Development/Plasticity/Repair
Auditory Localization in the Owl
William M. DeBello and Eric I. Knudsen
(see pages 6853-6861)
The barn owl, given a reason, can reorganize its auditory map to match its perception of visual space. This plasticity was thought to center on only one brain area, the inferior colliculus (ICX), the initial site in which the map is formed. Now DeBello and Knudsen identify a second site of plasticity: the superficial layers of the optic tectum (OT), an area that corresponds to the superior colliculus in mammals. They outfitted late-juvenile owls with prismatic glasses. The owls realigned their auditory map to match the horizontally displaced visual map by adjusting the tuning of neurons in the OT. These experience-driven functional changes have been seen only in the ICX of younger owls; these older juveniles revealed an age-related component to plasticity. In adulthood, the ability to make plastic changes decreases. Although the potential for plasticity declines in the ICX beyond 80 d of age, the higher-level OT retained the ability to adjust for 200 d. That's bad news for the barn mouse.

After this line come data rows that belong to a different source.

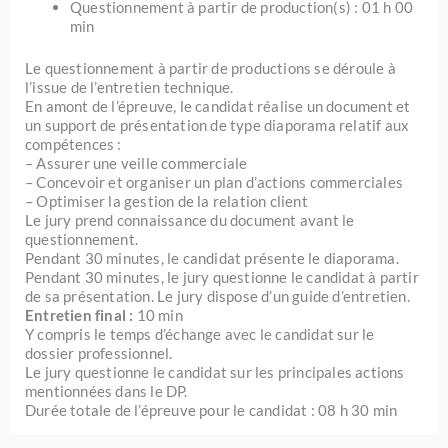
Questionnement à partir de production(s) : 01 h 00
min
Le questionnement à partir de productions se déroule à
l’issue de l’entretien technique.
En amont de l’épreuve, le candidat réalise un document et
un support de présentation de type diaporama relatif aux
compétences :
– Assurer une veille commerciale
– Concevoir et organiser un plan d’actions commerciales
– Optimiser la gestion de la relation client
Le jury prend connaissance du document avant le
questionnement.
Pendant 30 minutes, le candidat présente le diaporama.
Pendant 30 minutes, le jury questionne le candidat à partir
de sa présentation. Le jury dispose d’un guide d’entretien.
Entretien final
:
10 min
Y compris le temps d’échange avec le candidat sur le
dossier professionnel.
Le jury questionne le candidat sur les principales actions
mentionnées dans le DP.
Durée totale de l’épreuve pour le candidat : 08 h 30 min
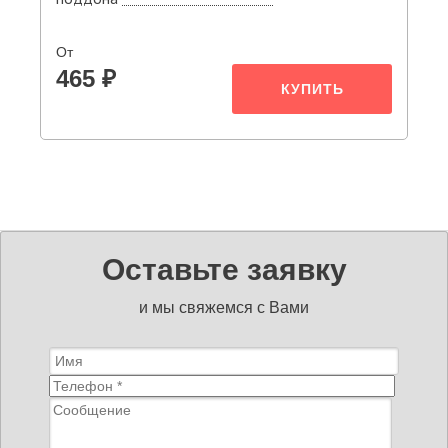
От
465 ₽
КУПИТЬ
Оставьте заявку
и мы свяжемся с Вами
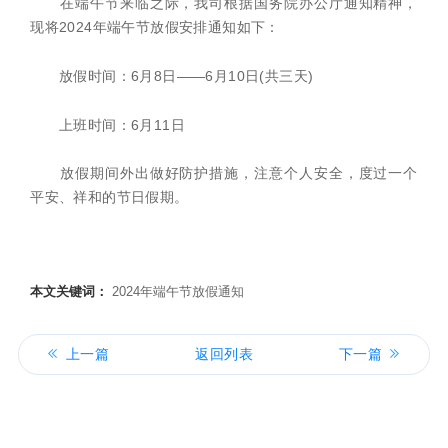
在端午节来临之际，我司根据国务院办公厅通知精神，
现将2024年端午节放假安排通知如下：
放假时间：6月8日——6月10日(共三天)
上班时间：6月11日
放假期间外出做好防护措施，注意个人安全，度过一个
平安、祥和的节日假期。
本文关键词：
2024年端午节放假通知
上一篇
返回列表
下一篇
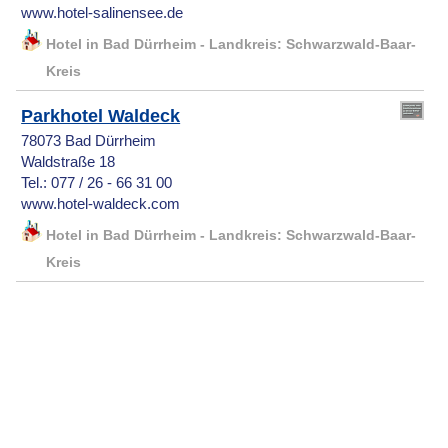
www.hotel-salinensee.de
Hotel in Bad Dürrheim - Landkreis: Schwarzwald-Baar-
Kreis
Parkhotel Waldeck
78073 Bad Dürrheim
Waldstraße 18
Tel.: 077 / 26 - 66 31 00
www.hotel-waldeck.com
Hotel in Bad Dürrheim - Landkreis: Schwarzwald-Baar-
Kreis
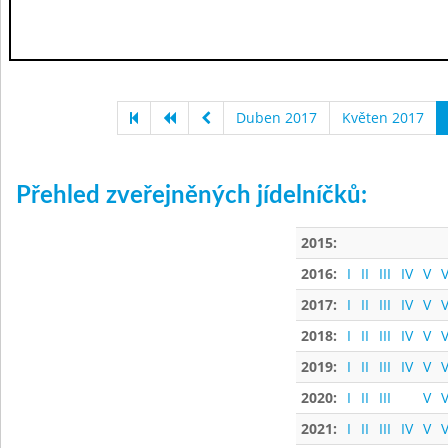
Duben 2017
Květen 2017
Přehled zveřejněných jídelníčků:
2015:
2016:
I
II
III
IV
V
V
2017:
I
II
III
IV
V
V
2018:
I
II
III
IV
V
V
2019:
I
II
III
IV
V
V
2020:
I
II
III
V
V
2021:
I
II
III
IV
V
V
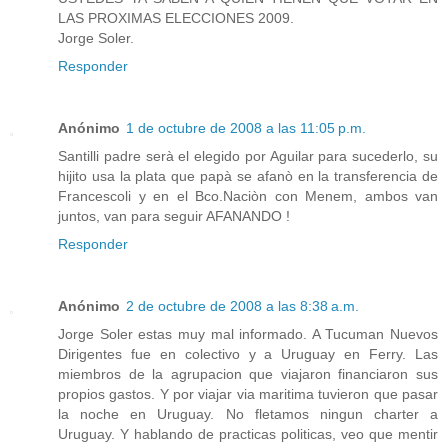
LAS PROXIMAS ELECCIONES 2009.
Jorge Soler.
Responder
Anónimo
1 de octubre de 2008 a las 11:05 p.m.
Santilli padre serà el elegido por Aguilar para sucederlo, su
hijito usa la plata que papà se afanò en la transferencia de
Francescoli y en el Bco.Naciòn con Menem, ambos van
juntos, van para seguir AFANANDO !
Responder
Anónimo
2 de octubre de 2008 a las 8:38 a.m.
Jorge Soler estas muy mal informado. A Tucuman Nuevos
Dirigentes fue en colectivo y a Uruguay en Ferry. Las
miembros de la agrupacion que viajaron financiaron sus
propios gastos. Y por viajar via maritima tuvieron que pasar
la noche en Uruguay. No fletamos ningun charter a
Uruguay. Y hablando de practicas politicas, veo que mentir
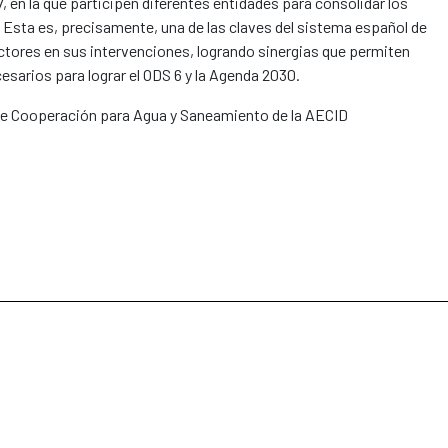
, en la que participen diferentes entidades para consolidar los
. Esta es, precisamente, una de las claves del sistema español de
ctores en sus intervenciones, logrando sinergias que permiten
arios para lograr el ODS 6 y la Agenda 2030.
 de Cooperación para Agua y Saneamiento de la AECID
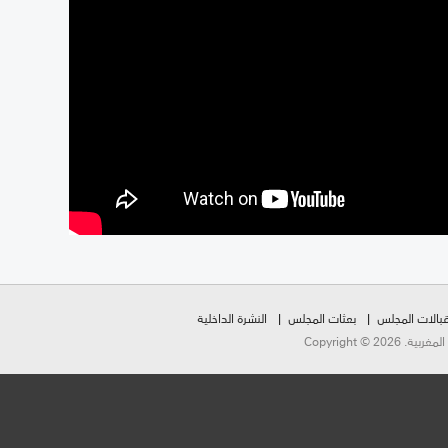
بالات المجلس
بعثات المجلس
النشرة الداخلية
Copyright ©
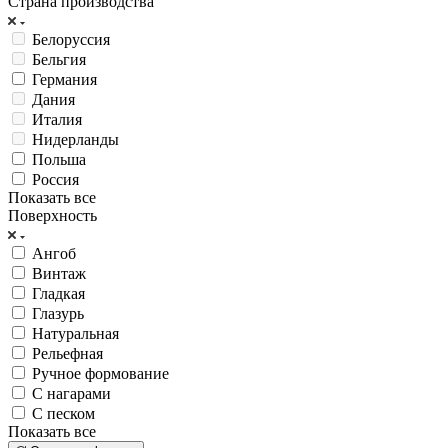
Страна производства
Белоруссия
Бельгия
Германия
Дания
Италия
Нидерланды
Польша
Россия
Показать все
Поверхность
Ангоб
Винтаж
Гладкая
Глазурь
Натуральная
Рельефная
Ручное формование
С нагарами
С песком
Показать все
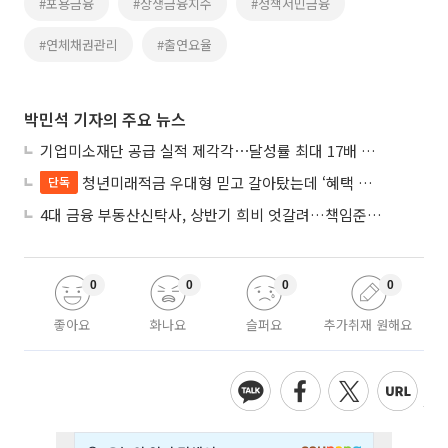
#포용금융
#상생금융지수
#정책서민금융
#연체채권관리
#출연요율
박민석 기자의 주요 뉴스
기업미소재단 공급 실적 제각각⋯달성률 최대 17배 차이
청년미래적금 우대형 믿고 갈아탔는데 ‘혜택 반토막’…심사 오류에 가입자 혼선
단독
4대 금융 부동산신탁사, 상반기 희비 엇갈려…책임준공 손실 반영 시점이 갈랐다
0
0
0
0
좋아요
화나요
슬퍼요
추가취재 원해요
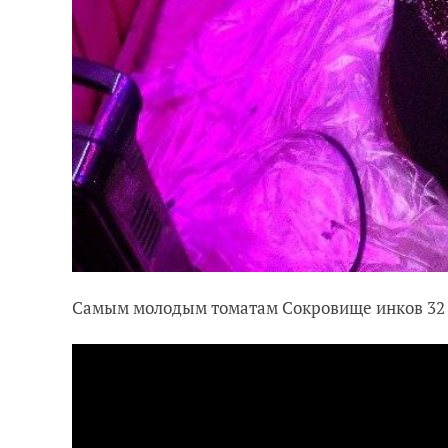
Самым молодым томатам Сокровище инков 32 д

Behavioral/Systems/Cognitive
Fear, Place Cells, and the Hippocampus
Marta A. P. Moita, Svetlana Rosis, Yu Zhou, Joseph E. LeDoux, and Hugh T. Blair
(see pages 7015-7023)
Hippocampal space cells encode information about the spatial environment, creating a map that tends to remain stable when the animal reenters the same space. However, even within a single environment, place cells can change their preferred firing locations, presumably to convey contextual details. This week, Moita et al. show that fear conditioning can induce such a remapping process. Rats were chronically implanted with recording electrodes in the dorsal hippocampus. After place cells were recorded in a neutral environment, rats underwent fear conditioning that either paired an auditory stimulus with an electric shock (cue conditioning) or specifically presented unpaired stimuli so that the environment itself predicted the shock (contextual conditioning). After the training, place cells remapped, although the spatial environment itself had not changed. The remapping was more pronounced in rats that received contextual training. The authors suggest that place cells can convey not only the geometric details of an environment but motivational and behavioral cues as well.
A place map of a rat hippocampal place cell that shifted its preferred firing location after conditioning. The firing rate for the cell at each location in the training box was color coded as a percentage of a scaling factor above the mean firing rate. See the article by Moita et al. for details.
Neurobiology of Disease
Gαolf and Parkinsonism
Jean-Christophe Corvol, Marie-Paule Muriel, Emmanuel Valjent, Jean Féger, Naïma Hanoun, Jean-Antoine Girault, Etienne C. Hirsch, and Denis Hervé
(see pages 7007-7014)
Parkinson disease (PD) is usually treated with the dopamine precursor l-dopa, but its long-term use is often limited by dyskinesias. What molecular adjustments underlie this exaggerated response to dopamine? Although D1 dopamine receptors become hypersensitized in the putamen, the number of receptors remains constant. Corvol et al. now show that hypersensitivity may arise from upregulation of a protein linking D1R to adenylyl cyclase: the G-protein α subunit Gαolf. The putamen of postmortem tissue from parkinsonian patients had greatly elevated levels of Gαolf, as did rats depleted of dopamine by 6-hydroxydopamine lesions. Interestingly, the ubiquitous Gαs was unchanged, but Gγ7 was also increased. The plasma membrane-associated elevation in Gαolf coincided with increased cyclase activity. Rats chronically treated with l-dopa or a D1 agonist partially restored Gαolf levels. Thus enhanced signaling through Gαolf may be a potential contributor to the genesis of dyskinesias.